### Problem description
Write out all entries word for word.

Data items
———
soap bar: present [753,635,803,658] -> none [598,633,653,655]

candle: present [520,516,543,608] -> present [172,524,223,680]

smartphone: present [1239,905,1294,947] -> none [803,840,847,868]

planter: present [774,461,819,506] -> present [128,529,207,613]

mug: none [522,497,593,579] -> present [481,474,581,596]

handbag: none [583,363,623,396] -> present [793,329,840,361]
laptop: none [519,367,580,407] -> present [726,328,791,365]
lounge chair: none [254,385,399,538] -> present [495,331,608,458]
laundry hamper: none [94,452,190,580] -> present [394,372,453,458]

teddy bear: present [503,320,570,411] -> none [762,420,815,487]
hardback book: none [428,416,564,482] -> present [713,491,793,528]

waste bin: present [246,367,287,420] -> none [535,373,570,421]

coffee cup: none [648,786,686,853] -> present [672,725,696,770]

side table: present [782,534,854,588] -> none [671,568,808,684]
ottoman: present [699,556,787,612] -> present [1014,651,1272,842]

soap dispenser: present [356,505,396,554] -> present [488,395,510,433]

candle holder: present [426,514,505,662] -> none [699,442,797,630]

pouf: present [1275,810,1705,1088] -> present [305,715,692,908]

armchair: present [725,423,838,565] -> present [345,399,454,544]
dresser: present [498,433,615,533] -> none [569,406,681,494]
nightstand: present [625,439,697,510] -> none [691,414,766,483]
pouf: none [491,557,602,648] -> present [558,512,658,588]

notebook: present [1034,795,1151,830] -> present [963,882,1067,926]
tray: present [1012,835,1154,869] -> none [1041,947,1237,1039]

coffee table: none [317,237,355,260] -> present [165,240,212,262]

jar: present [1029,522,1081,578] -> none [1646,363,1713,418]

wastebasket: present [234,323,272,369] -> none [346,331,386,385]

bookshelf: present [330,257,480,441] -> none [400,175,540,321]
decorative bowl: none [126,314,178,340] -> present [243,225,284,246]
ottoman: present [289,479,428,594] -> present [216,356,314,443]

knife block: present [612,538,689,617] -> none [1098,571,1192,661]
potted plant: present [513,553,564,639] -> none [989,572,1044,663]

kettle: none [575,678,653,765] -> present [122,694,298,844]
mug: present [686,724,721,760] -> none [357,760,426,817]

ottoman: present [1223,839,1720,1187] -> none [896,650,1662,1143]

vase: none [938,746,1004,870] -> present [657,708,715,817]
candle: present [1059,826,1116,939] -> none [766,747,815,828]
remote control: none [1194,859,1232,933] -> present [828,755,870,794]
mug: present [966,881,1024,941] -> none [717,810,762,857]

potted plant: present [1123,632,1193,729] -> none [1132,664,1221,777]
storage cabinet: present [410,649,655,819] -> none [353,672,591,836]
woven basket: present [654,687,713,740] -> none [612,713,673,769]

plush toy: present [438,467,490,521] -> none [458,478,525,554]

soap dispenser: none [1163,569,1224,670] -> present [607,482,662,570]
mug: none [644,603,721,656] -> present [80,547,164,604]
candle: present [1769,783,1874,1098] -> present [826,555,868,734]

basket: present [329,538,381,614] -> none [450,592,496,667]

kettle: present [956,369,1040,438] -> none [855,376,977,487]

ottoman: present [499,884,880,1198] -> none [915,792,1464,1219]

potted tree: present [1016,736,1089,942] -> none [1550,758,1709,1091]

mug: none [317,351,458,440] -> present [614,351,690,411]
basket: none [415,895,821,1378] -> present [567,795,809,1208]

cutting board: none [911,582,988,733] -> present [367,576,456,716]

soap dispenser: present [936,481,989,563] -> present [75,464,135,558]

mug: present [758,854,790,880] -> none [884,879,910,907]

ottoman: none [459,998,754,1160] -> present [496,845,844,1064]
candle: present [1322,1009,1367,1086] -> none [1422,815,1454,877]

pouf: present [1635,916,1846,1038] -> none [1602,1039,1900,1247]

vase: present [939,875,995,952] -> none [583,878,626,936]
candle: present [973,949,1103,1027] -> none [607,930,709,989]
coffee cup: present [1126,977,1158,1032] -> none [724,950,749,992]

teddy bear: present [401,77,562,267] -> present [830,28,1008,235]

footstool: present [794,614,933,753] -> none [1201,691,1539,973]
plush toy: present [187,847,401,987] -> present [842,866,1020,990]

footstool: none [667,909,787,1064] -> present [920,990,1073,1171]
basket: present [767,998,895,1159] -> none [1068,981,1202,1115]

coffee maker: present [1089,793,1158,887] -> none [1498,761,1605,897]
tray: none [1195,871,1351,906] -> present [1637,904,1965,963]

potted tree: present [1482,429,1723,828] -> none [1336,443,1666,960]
———
### Answer space
soap bar: present [753,635,803,658] -> none [598,633,653,655]

candle: present [520,516,543,608] -> present [172,524,223,680]

smartphone: present [1239,905,1294,947] -> none [803,840,847,868]

planter: present [774,461,819,506] -> present [128,529,207,613]

mug: none [522,497,593,579] -> present [481,474,581,596]

handbag: none [583,363,623,396] -> present [793,329,840,361]
laptop: none [519,367,580,407] -> present [726,328,791,365]
lounge chair: none [254,385,399,538] -> present [495,331,608,458]
laundry hamper: none [94,452,190,580] -> present [394,372,453,458]

teddy bear: present [503,320,570,411] -> none [762,420,815,487]
hardback book: none [428,416,564,482] -> present [713,491,793,528]

waste bin: present [246,367,287,420] -> none [535,373,570,421]

coffee cup: none [648,786,686,853] -> present [672,725,696,770]

side table: present [782,534,854,588] -> none [671,568,808,684]
ottoman: present [699,556,787,612] -> present [1014,651,1272,842]

soap dispenser: present [356,505,396,554] -> present [488,395,510,433]

candle holder: present [426,514,505,662] -> none [699,442,797,630]

pouf: present [1275,810,1705,1088] -> present [305,715,692,908]

armchair: present [725,423,838,565] -> present [345,399,454,544]
dresser: present [498,433,615,533] -> none [569,406,681,494]
nightstand: present [625,439,697,510] -> none [691,414,766,483]
pouf: none [491,557,602,648] -> present [558,512,658,588]

notebook: present [1034,795,1151,830] -> present [963,882,1067,926]
tray: present [1012,835,1154,869] -> none [1041,947,1237,1039]

coffee table: none [317,237,355,260] -> present [165,240,212,262]

jar: present [1029,522,1081,578] -> none [1646,363,1713,418]

wastebasket: present [234,323,272,369] -> none [346,331,386,385]

bookshelf: present [330,257,480,441] -> none [400,175,540,321]
decorative bowl: none [126,314,178,340] -> present [243,225,284,246]
ottoman: present [289,479,428,594] -> present [216,356,314,443]

knife block: present [612,538,689,617] -> none [1098,571,1192,661]
potted plant: present [513,553,564,639] -> none [989,572,1044,663]

kettle: none [575,678,653,765] -> present [122,694,298,844]
mug: present [686,724,721,760] -> none [357,760,426,817]

ottoman: present [1223,839,1720,1187] -> none [896,650,1662,1143]

vase: none [938,746,1004,870] -> present [657,708,715,817]
candle: present [1059,826,1116,939] -> none [766,747,815,828]
remote control: none [1194,859,1232,933] -> present [828,755,870,794]
mug: present [966,881,1024,941] -> none [717,810,762,857]

potted plant: present [1123,632,1193,729] -> none [1132,664,1221,777]
storage cabinet: present [410,649,655,819] -> none [353,672,591,836]
woven basket: present [654,687,713,740] -> none [612,713,673,769]

plush toy: present [438,467,490,521] -> none [458,478,525,554]

soap dispenser: none [1163,569,1224,670] -> present [607,482,662,570]
mug: none [644,603,721,656] -> present [80,547,164,604]
candle: present [1769,783,1874,1098] -> present [826,555,868,734]

basket: present [329,538,381,614] -> none [450,592,496,667]

kettle: present [956,369,1040,438] -> none [855,376,977,487]

ottoman: present [499,884,880,1198] -> none [915,792,1464,1219]

potted tree: present [1016,736,1089,942] -> none [1550,758,1709,1091]

mug: none [317,351,458,440] -> present [614,351,690,411]
basket: none [415,895,821,1378] -> present [567,795,809,1208]

cutting board: none [911,582,988,733] -> present [367,576,456,716]

soap dispenser: present [936,481,989,563] -> present [75,464,135,558]

mug: present [758,854,790,880] -> none [884,879,910,907]

ottoman: none [459,998,754,1160] -> present [496,845,844,1064]
candle: present [1322,1009,1367,1086] -> none [1422,815,1454,877]

pouf: present [1635,916,1846,1038] -> none [1602,1039,1900,1247]

vase: present [939,875,995,952] -> none [583,878,626,936]
candle: present [973,949,1103,1027] -> none [607,930,709,989]
coffee cup: present [1126,977,1158,1032] -> none [724,950,749,992]

teddy bear: present [401,77,562,267] -> present [830,28,1008,235]

footstool: present [794,614,933,753] -> none [1201,691,1539,973]
plush toy: present [187,847,401,987] -> present [842,866,1020,990]

footstool: none [667,909,787,1064] -> present [920,990,1073,1171]
basket: present [767,998,895,1159] -> none [1068,981,1202,1115]

coffee maker: present [1089,793,1158,887] -> none [1498,761,1605,897]
tray: none [1195,871,1351,906] -> present [1637,904,1965,963]

potted tree: present [1482,429,1723,828] -> none [1336,443,1666,960]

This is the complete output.